Dr. Art Carter spoke at the meeting:

“What a wonderful opportunity, to leave that statue there, and curate what it meant. What a wonderful teaching opportunity to contextualize the monument, and teach our descendants what it was about. So, please, I respectfully ask, please put what the Honorable Dr. Charles Bell, former supervisor and educator, said in this room… 25 years ago… we need a statue out on the Courthouse Green, of a Union solider, to tell all of our history.”

Five other individuals spoke in favor of Carter’s idea, and asked if the statue is to be removed, that the figurine adoring the top and the various other artifacts be saved for a museum exhibit. A committee would research and explore various options for ways to add to the green, to tell a fuller story of Northampton’s history, and provide a non-binding recommendation to the Supervisors for them to consider before voting on how to move forward.

Not everyone agreed with the idea. Two individuals spoke on the need to remove the monument. One was Kim Butler:

“Our great governor Northam is in favor of taking down Confederate statues. We claim him as our own son of the Eastern Shore. So I find it bizarre that we aren’t going along with what he thinks. The other thing I want to say is that we won a lot of awards, talking about the Eastern Shore in magazines. People, tourists come here because of how this peninsula is. Is what we want them to see in the seat of government, a Confederate statue? That speaks volumes.”

Following the speakers, several letters were read into the record which, for the most part, called for the monuments removal.

Supervisor Betsy Mapp of Exmore showed pictures of a bronze Turner Sculpture of a dove which she wanted placed in front of the actual courthouse in memory of the county’s indentured servants and enslaved persons.

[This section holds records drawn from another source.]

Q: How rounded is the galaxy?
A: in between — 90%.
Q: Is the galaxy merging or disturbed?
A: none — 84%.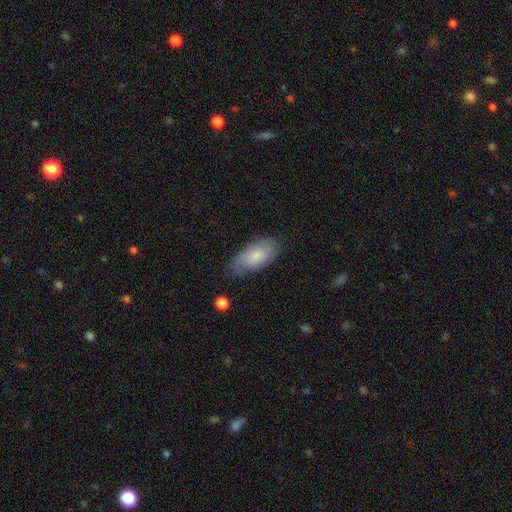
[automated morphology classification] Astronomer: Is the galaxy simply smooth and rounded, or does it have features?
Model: smooth — 72%.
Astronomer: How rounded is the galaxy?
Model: in between — 91%.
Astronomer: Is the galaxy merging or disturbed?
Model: none — 68%.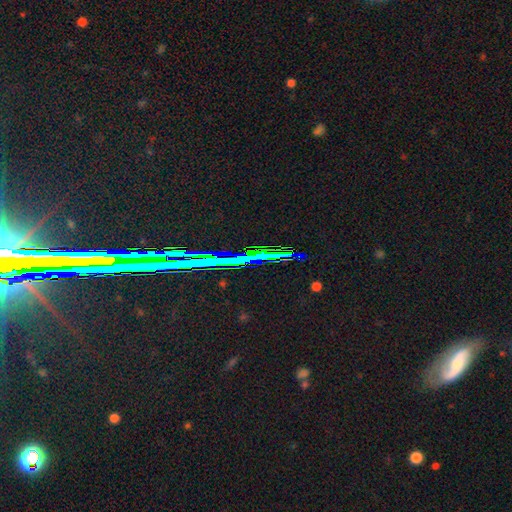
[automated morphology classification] A star or artifact, not a galaxy (71%).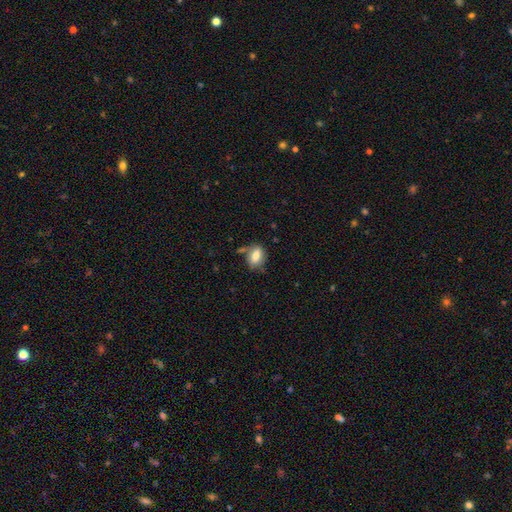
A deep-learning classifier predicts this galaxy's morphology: type=smooth (75%); roundness=in between (78%); merging=none (60%).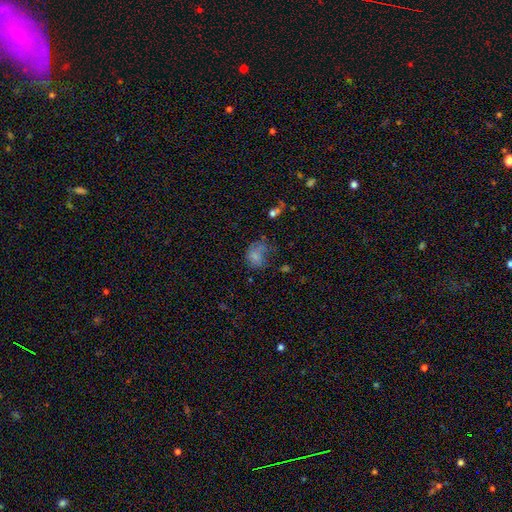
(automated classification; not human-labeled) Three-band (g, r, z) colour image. It shows a smooth galaxy with no disk features (67%) that is in between round and cigar-shaped (60%). Merging: major disturbance (34%).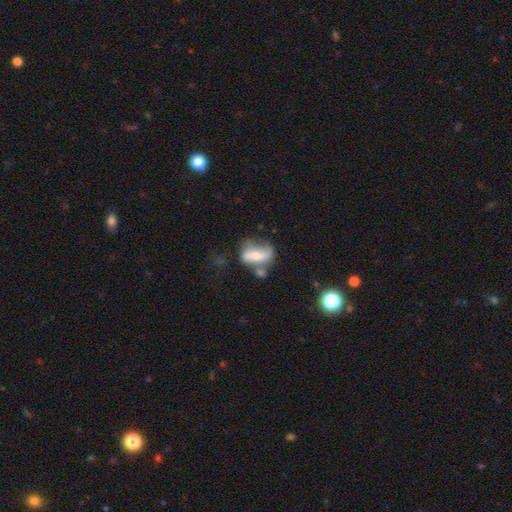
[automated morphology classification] smooth_or_featured: featured or disk (p=0.54) [alt: smooth p=0.37]
disk_edge_on: no (p=0.91) [alt: yes p=0.09]
merging: none (p=0.32) [alt: merger p=0.24]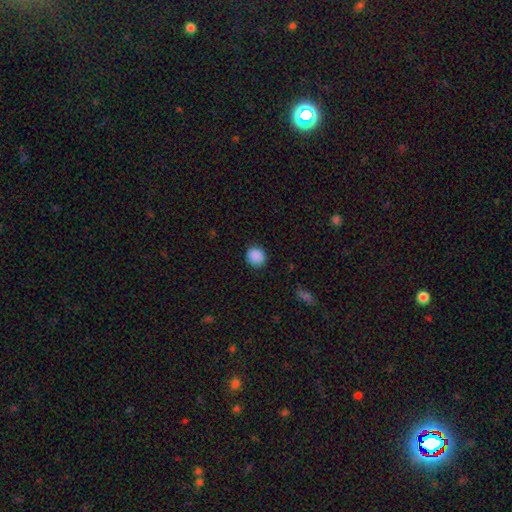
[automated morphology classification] This appears to be a smooth galaxy with no disk features (89%) that is round (85%). Merging: none (88%).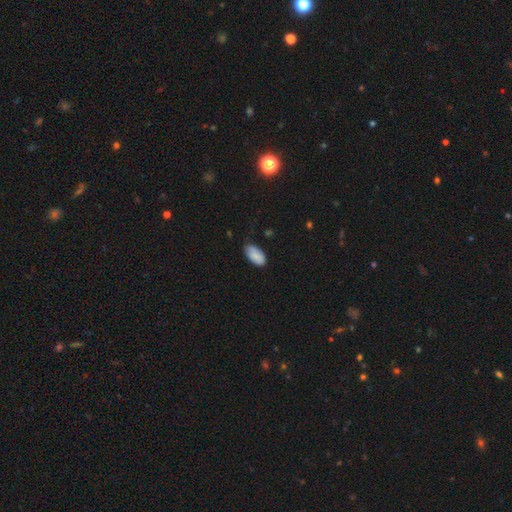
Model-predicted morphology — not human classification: The model was most divided on "merging": none: 67%, minor disturbance: 27%, major disturbance: 4%, merger: 2%. More confident: how rounded — in between (94%); smooth or featured — smooth (86%).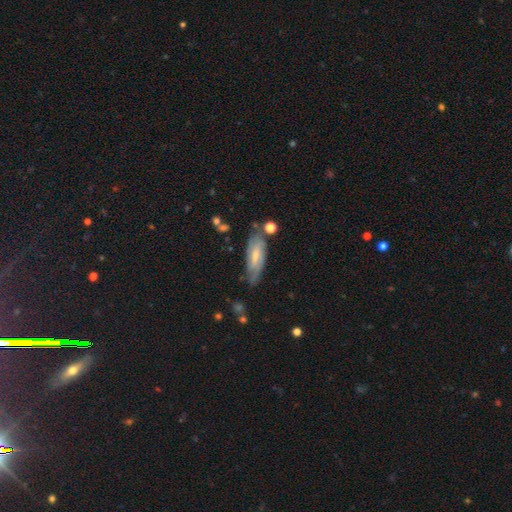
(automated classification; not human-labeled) Smooth or featured: featured or disk — 56% (smooth — 36%)
Edge-on disk: no — 75% (yes — 25%)
Merging: none — 69% (minor disturbance — 20%)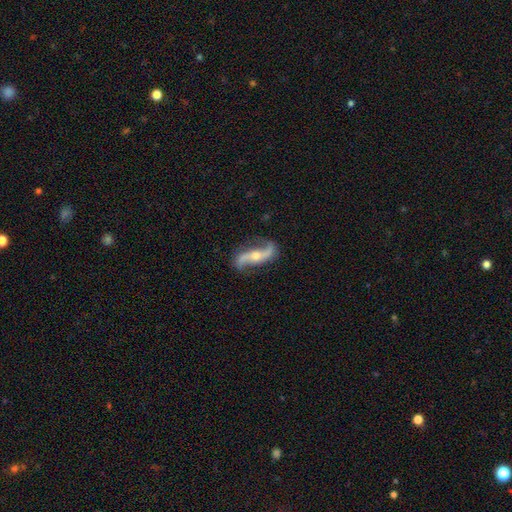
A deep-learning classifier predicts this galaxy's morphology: smooth_or_featured: featured or disk (p=0.90) [alt: smooth p=0.06]
disk_edge_on: no (p=0.92) [alt: yes p=0.08]
bar: no (p=0.50) [alt: weak p=0.26]
has_spiral_arms: yes (p=0.97) [alt: no p=0.03]
spiral_winding: loose (p=0.84) [alt: medium p=0.12]
spiral_arm_count: 2 (p=0.94) [alt: 1 p=0.02]
bulge_size: moderate (p=0.56) [alt: small p=0.39]
merging: none (p=0.82) [alt: minor disturbance p=0.12]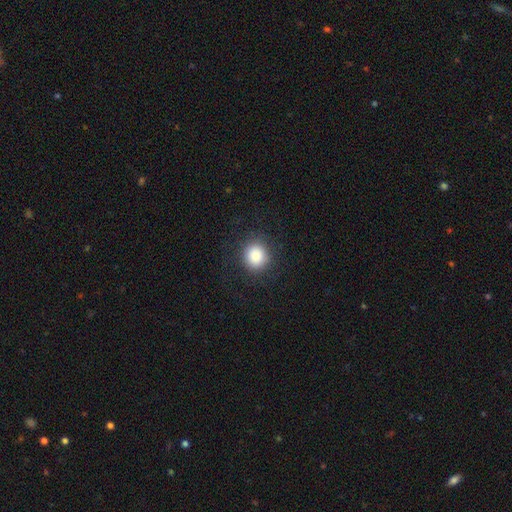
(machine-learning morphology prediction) The model was most divided on "how rounded": round: 87%, in between: 13%, cigar-shaped: 1%. More confident: merging — none (87%); smooth or featured — smooth (86%).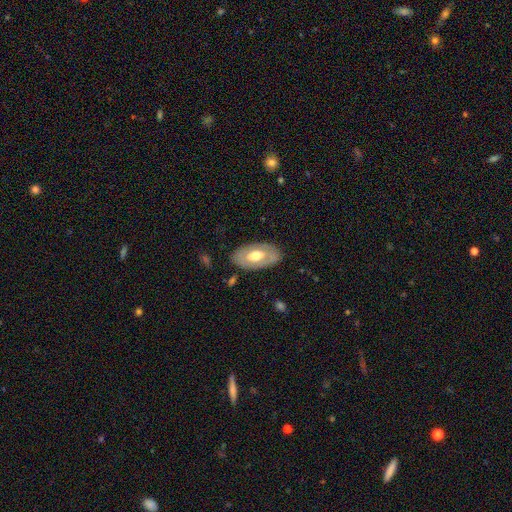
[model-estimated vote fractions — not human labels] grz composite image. It shows a featured or disk galaxy (48%). Merging: none (82%).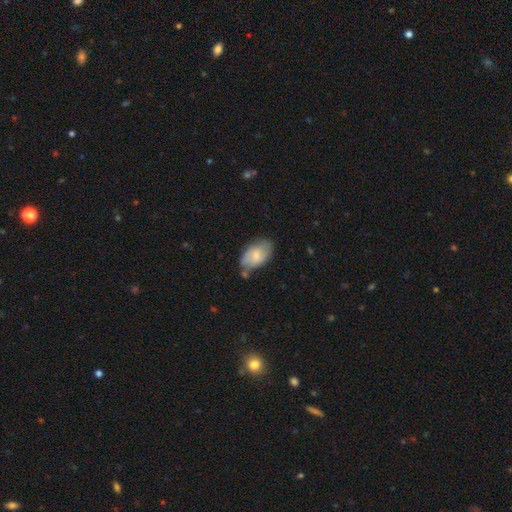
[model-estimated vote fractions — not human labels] A smooth galaxy with no disk features (68%) that is in between round and cigar-shaped (93%). Merging: none (62%).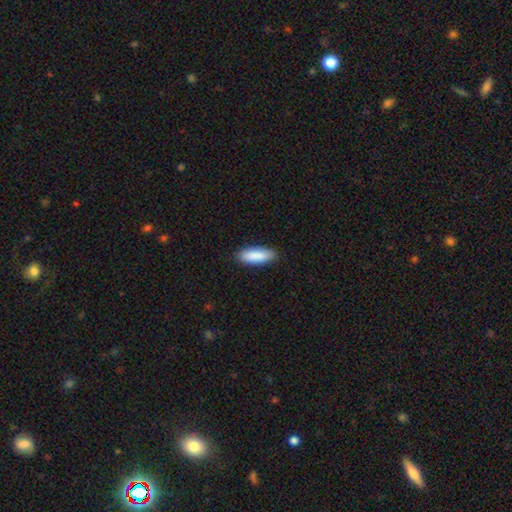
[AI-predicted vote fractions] Smooth or featured? smooth (88%)
How rounded? in between (66%)
Merging? none (87%)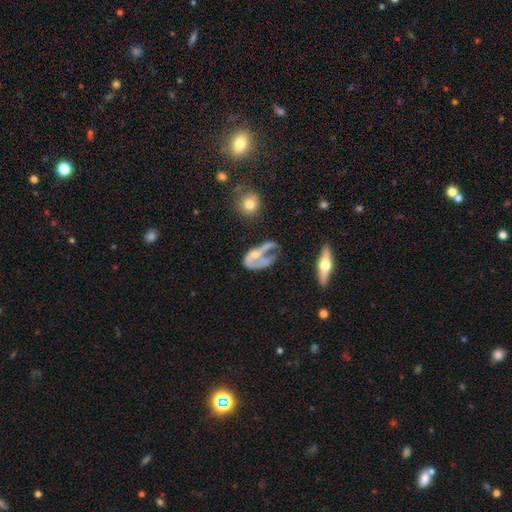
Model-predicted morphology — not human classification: smooth_or_featured: featured or disk (p=0.60) [alt: smooth p=0.31]
disk_edge_on: no (p=0.91) [alt: yes p=0.09]
bar: no (p=0.75) [alt: weak p=0.18]
has_spiral_arms: no (p=0.62) [alt: yes p=0.38]
bulge_size: small (p=0.41) [alt: moderate p=0.37]
merging: major disturbance (p=0.49) [alt: merger p=0.19]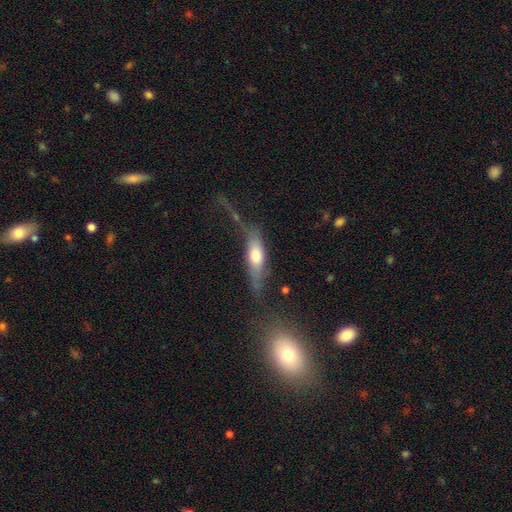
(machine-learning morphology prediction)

Supervisor Dixon Leatherbury urged citizens to not apply 21st century standards to individuals who lived in the 19th century.

Board Chairman Oliver Bennett finished this section of the meeting giving a speech about the racism his friends, family and he himself had experienced growing up. He concluded saying he wouldn’t compromise on the monument given these experiences. In concluding the public hearing, Bennett announced the discussion would continue at the Board’s November meeting.